### REQUIRED ACTIONS
**A)** Reproduce word for word the stretch of the comment thread from "I could see" through "people look like?".
**B)** For each statement, answer yes or no according to the comment thread, and quote the words from it that decide the answer: (i) A commenter reports that gold broke through the $1000 resistance level at $1045 USD. (ii) According to the Van Sun quote, Millennium was to sell the condo units before the Games. (iii) The first commenter claims to understand how the prediction program works.

One such "nutty" program on the net absolutely predicted 9-11 by monitoring everything on the internet and putting together various timelines through various algorithms (I admit I don't understand how it works and that's a bad explantion). It's now predicting a massive crash of the entire financial system (bank lockdowns for MONTHS) on or by Oct. 25. We will see if their prediction holds.

Bottom line. Paper (cash, equities, and MORTGAGES) are a very bad thing to base your future on. Even if you can't trade your gold for cash because the banks are down, when no one else has cash period you will be able to barter slivers of gold for food and fuel, just like they did in the Old West.

And I'll bet for far more than people bartering their furniture and possessions too.

PainInThe said...

Links for those interested:

You tube interview

Article alert

omc said...

I could see this happening.
Bubble causing rate increase

Vic said...

You have to be kidding,thats the worst wig with a bad mustache die job I have ever seen,LOL.

PainInThe said...

Good Lord, who CARES what people look like?

Some less metaphysical links:





And of course gold broke through the $1000 resistance level today for good at $1045 USD.

And this is just a handful of thousands of similar articles.

Vic said...


What an about face,raise rates to cool the red hot market but now saying the opposite. Funny how the real estate pumpers are high fiving price gains and record sales, we now have news the Olympic Village is only $161 Million over budget and they say they are going to take a big hit on the condos because the real estate market has taken such a big hit. What big hit ?

Quote in the Van Sun:

"The business model underlying the city's real estate project is to have the developer, Millennium, build the units and then sell off the condo units after the Games, when Olympic athletes leave. But the steep decline in the real estate market has threatened to slow the rapid sale of the condos."

(Stored items from a collection)
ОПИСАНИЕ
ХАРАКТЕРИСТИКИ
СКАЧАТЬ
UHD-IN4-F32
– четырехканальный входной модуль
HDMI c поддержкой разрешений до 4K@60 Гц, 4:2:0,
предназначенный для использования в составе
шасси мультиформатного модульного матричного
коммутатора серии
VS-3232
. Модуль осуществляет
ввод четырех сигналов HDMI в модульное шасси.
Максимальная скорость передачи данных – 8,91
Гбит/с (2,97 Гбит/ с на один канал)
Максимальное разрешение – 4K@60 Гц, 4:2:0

### EXPECTED RESPONSES
**A)**
I could see this happening.
Bubble causing rate increase

Vic said...

You have to be kidding,thats the worst wig with a bad mustache die job I have ever seen,LOL.

PainInThe said...

Good Lord, who CARES what people look like?

**B)**
(i) Yes: "gold broke through the $1000 resistance level today for good at $1045 USD"
(ii) No: "sell off the condo units after the Games, when Olympic athletes leave"
(iii) No: "I admit I don't understand how it works"